Uno de los más cercanos ejemplos es China. Implantado medidas neoliberales y persiguiendo las voces cuestionadoras, el Partido Comunista ha instaurado una dictadura capitalista. Hoy, acusados de “desviacionismo de izquierda” los grupos maoístas que critican al gobierno chino son continuamente hostigados.

En nuestra Cuba, Rosa Luxemburgo es el instrumento fundamental para enfrentar no solo a la censura que nos impone la burocracia, sino también a la derecha que intenta presentar al capitalismo como la única vía para alcanzar libertades civiles y democracia.

Cuando la contrarrevolución cubana sentencia que el marxismo equivale inexorablemente a la represión de los derechos individuales, cabe recordarle la siguiente frase escrita por la dirigente comunista Rosa Luxemburgo: La libertad sólo para los que apoyan al gobierno, sólo para los miembros de un partido (por numeroso que este sea) no es libertad en absoluto. La libertad es siempre y exclusivamente libertad para el que piensa de manera diferente.

¿Qué podrán decir los censores cuando leen las críticas que lanza Rosa Luxemburgo a Lenin, llamando a la libertad de expresión, reunión y alertando acerca de la concentración de poder del Partido o, peor aún, del Comité Central? ¿Qué dirá la derecha cuando ve a sus reclamos empuñados por una comunista quien era enemiga acérrima del capitalismo?

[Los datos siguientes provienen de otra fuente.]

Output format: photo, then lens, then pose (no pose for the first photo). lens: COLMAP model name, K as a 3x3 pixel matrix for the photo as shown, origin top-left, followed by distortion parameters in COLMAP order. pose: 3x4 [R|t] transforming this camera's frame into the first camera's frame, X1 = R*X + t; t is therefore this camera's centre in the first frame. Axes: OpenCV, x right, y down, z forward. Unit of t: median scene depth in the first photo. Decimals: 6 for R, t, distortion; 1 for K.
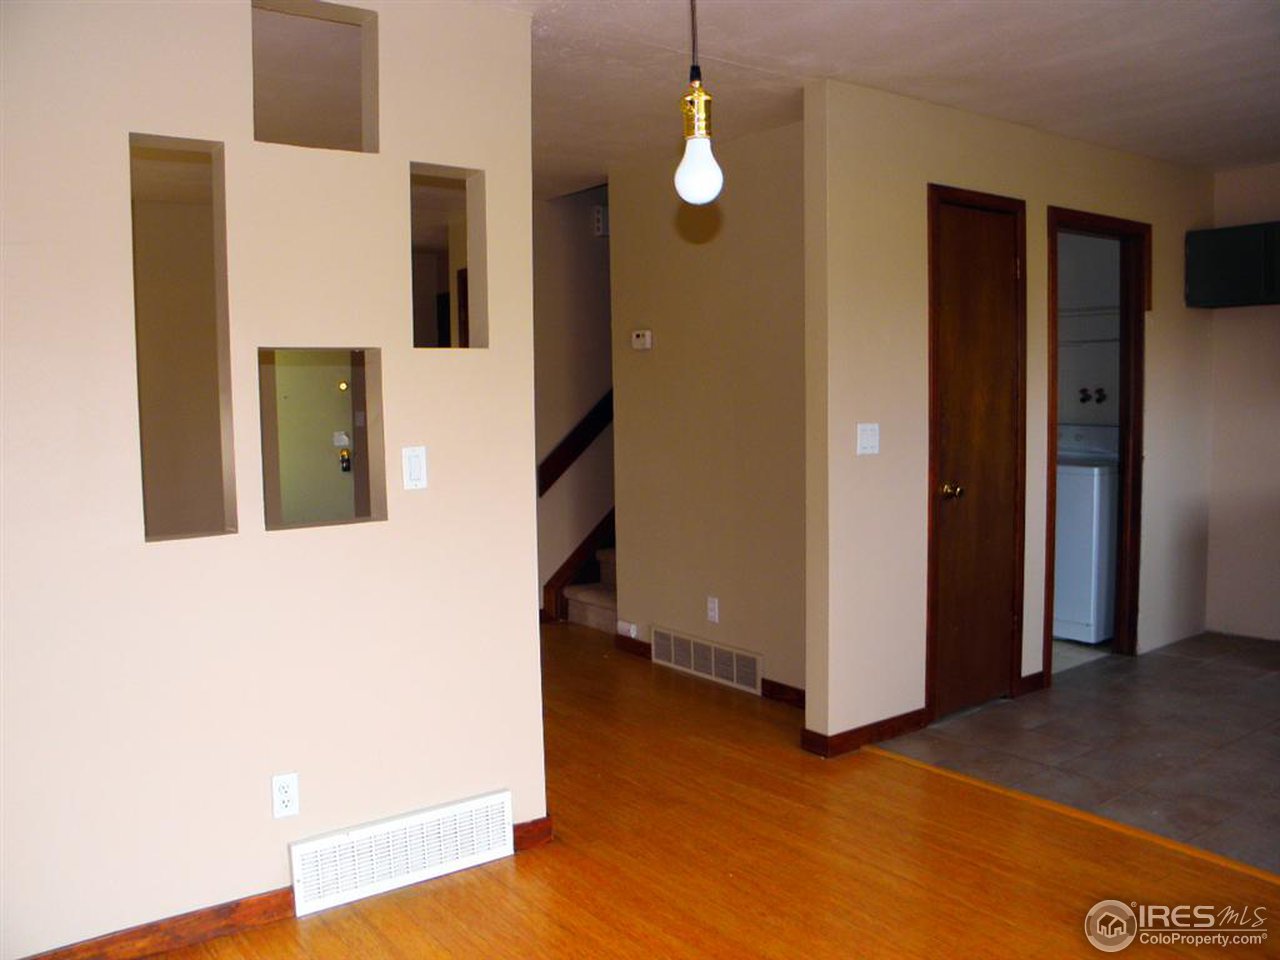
lens RADIAL K [[1072.9, 0, 640.0], [0, 1072.9, 480.0], [0, 0, 1]] dist [-0.108031, 0.005747]
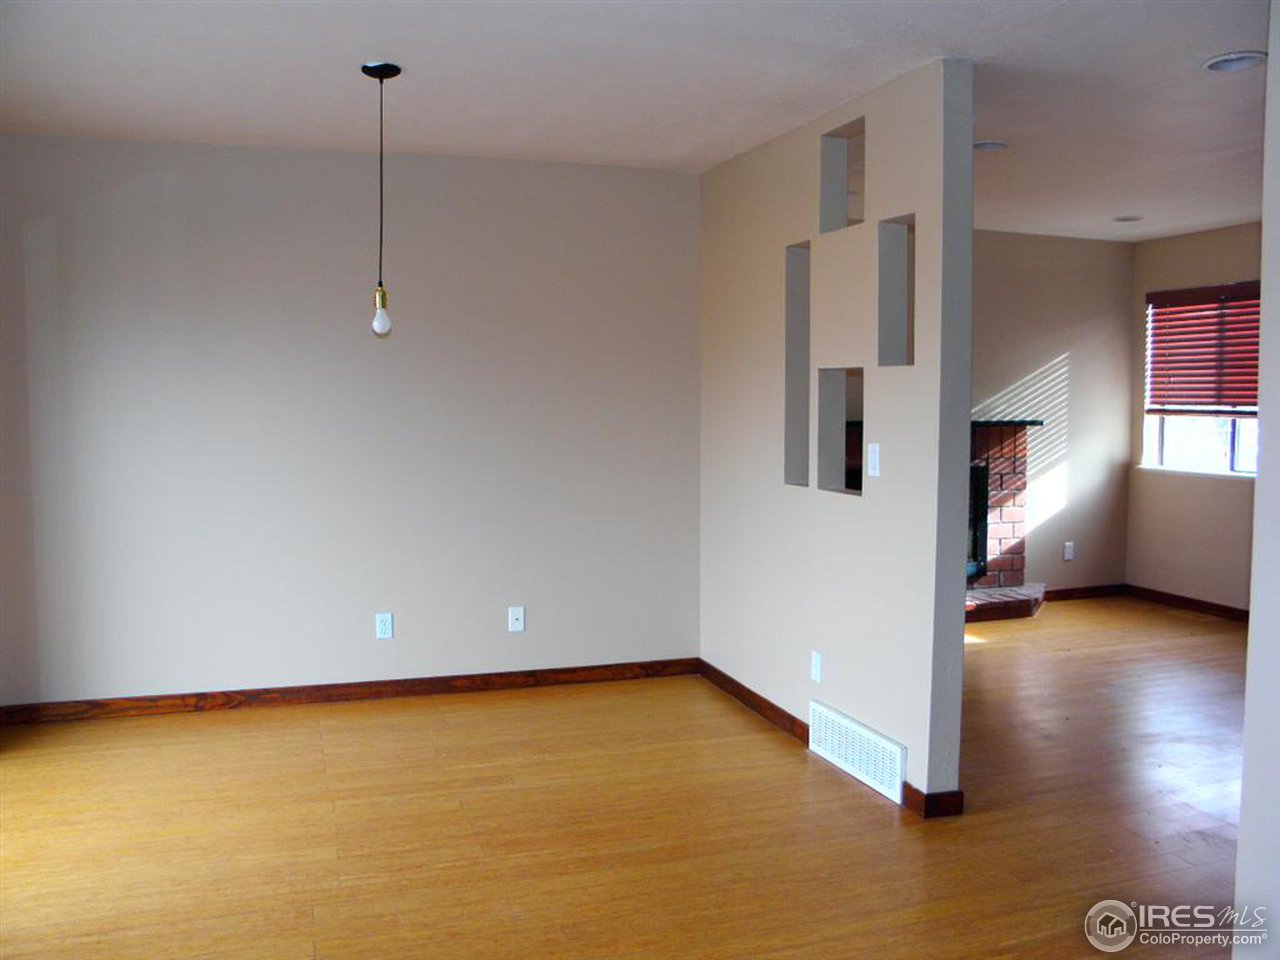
lens RADIAL K [[1072.9, 0, 640.0], [0, 1072.9, 480.0], [0, 0, 1]] dist [-0.108031, 0.005747]
pose [[-0.307481, 0.079259, -0.948247, 1.115854], [-0.066833, 0.992265, 0.104610, -0.104786], [0.949204, 0.095540, -0.299806, 1.135964]]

Hoy en Cuba, la fundadora del Partido Comunista Alemán nos es útil incluso para desmontar la mediocridad de quienes se dedican a alabar a la dirigencia y perseguir el pensamiento autónomo. A esos tristes personajillos se les fulmina recordándoles la siguiente frase de Rosa: “lo que podrá sacar a la luz los tesoros de las experiencias y las enseñanzas no será la apología acrítica sino la crítica penetrante y reflexiva”.

Este 5 de marzo, Rosa Luxemburgo cumple 150 años. Un aura revolucionaria la ungió desde su nacimiento: vino al mundo a solo 13 días del triunfo de la Comuna de París. Después de fallecer, su espíritu liberador pareciera que siguió castigando a los totalitarismos: un 5 de marzo, pero 83 años después fallecía Stalin. Los médicos soviéticos temieron atender a Stalin cuando este agonizaba, sufriendo así un lento y doloroso final. Los obreros alemanes se negaban a creer la muerte de Rosa y creían que ella pronto saldría de la clandestinidad. 

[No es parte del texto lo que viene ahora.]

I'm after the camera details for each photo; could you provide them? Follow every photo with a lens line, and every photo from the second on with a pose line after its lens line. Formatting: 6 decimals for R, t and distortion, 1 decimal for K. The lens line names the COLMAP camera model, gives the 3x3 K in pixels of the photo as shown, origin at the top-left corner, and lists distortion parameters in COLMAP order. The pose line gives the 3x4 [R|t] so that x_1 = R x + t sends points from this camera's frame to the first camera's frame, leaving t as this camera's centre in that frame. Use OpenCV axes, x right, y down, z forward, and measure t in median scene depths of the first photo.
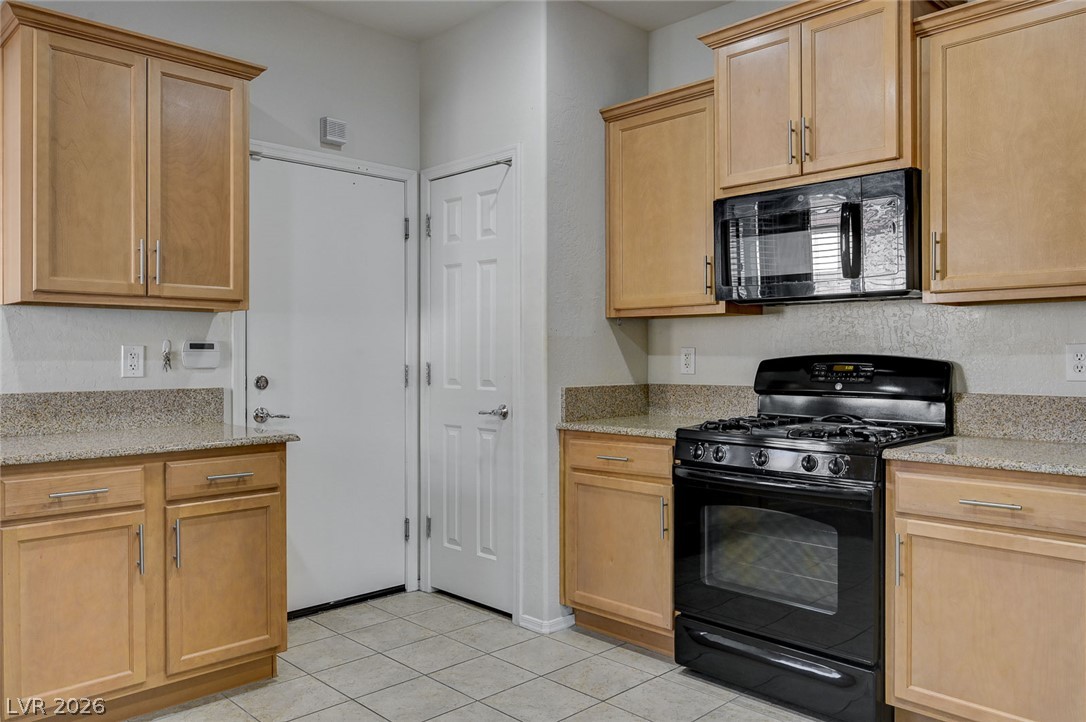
lens RADIAL K [[802.2, 0, 543.0], [0, 802.2, 361.0], [0, 0, 1]] dist [-0.004241, -0.003774]
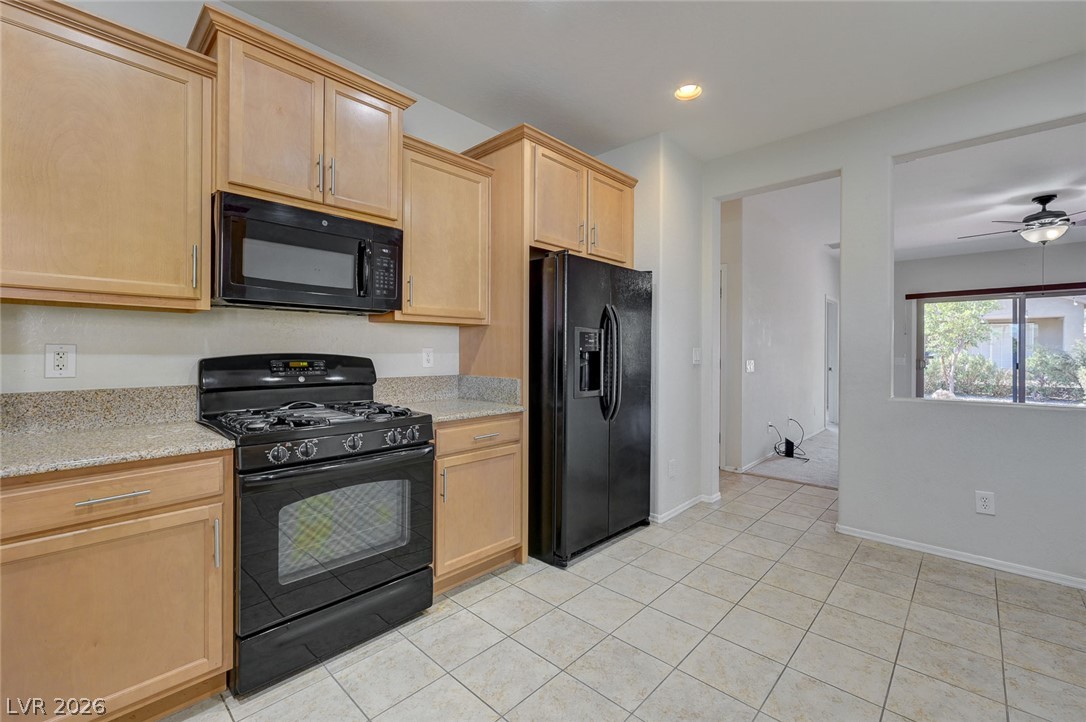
lens RADIAL K [[455.8, 0, 547.0], [0, 455.8, 354.2], [0, 0, 1]] dist [-0.001957, -0.000187]
pose [[-0.046419, -0.004016, 0.998914, -0.340582], [0.004649, 0.999980, 0.004237, -0.007778], [-0.998911, 0.004840, -0.046400, 0.637445]]
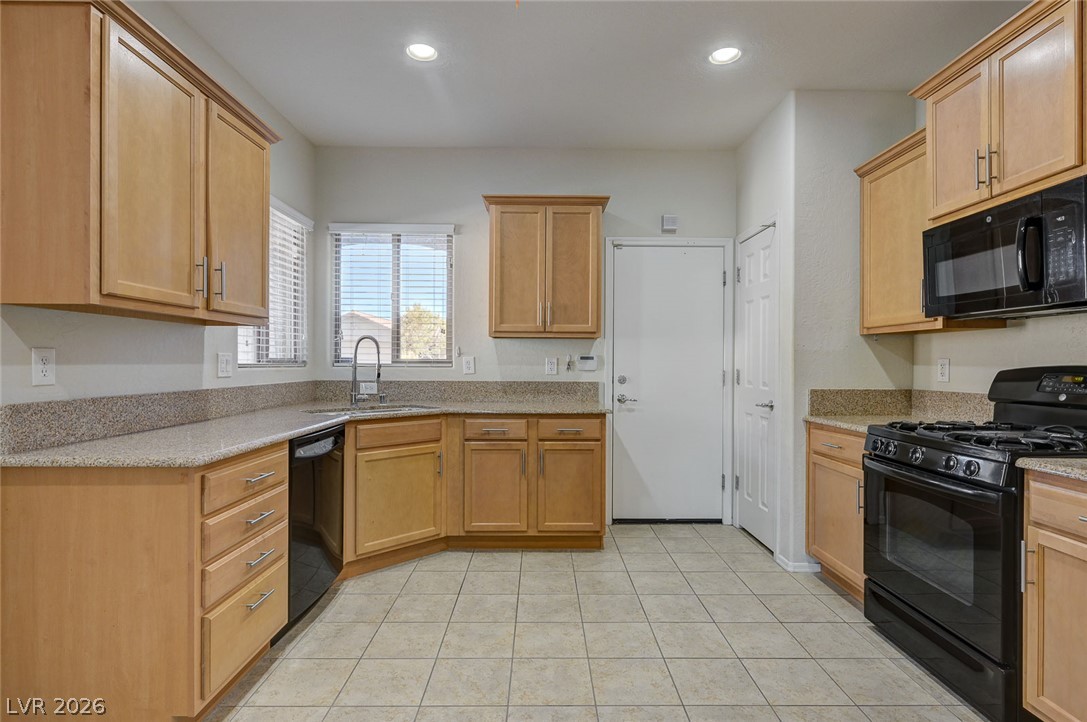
lens RADIAL K [[547.0, 0, 545.4], [0, 547.0, 366.6], [0, 0, 1]] dist [-0.001396, 0.000042]
pose [[0.721466, 0.009159, -0.692390, 0.364877], [-0.010875, 0.999939, 0.001896, -0.001025], [0.692365, 0.006162, 0.721521, 0.057287]]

Ya es hora que la clase trabajadora cubana acceda de manera masiva a los textos de esta lideresa comunista, tanto como para enfrentar a la censura como para frenar el empuje de la derecha. Divulgar en Cuba la obra de Rosa Luxemburgo es una tarea de urgencia revolucionaria y el mejor homenaje que se le puede rendir.

*Christia Jaimovich, estudiante cubana de origen judío especializada en la filosofía de Walter Benjamin. Cursa sus estudios pregrados en la Universidad de Oriente, Santiago de Cuba.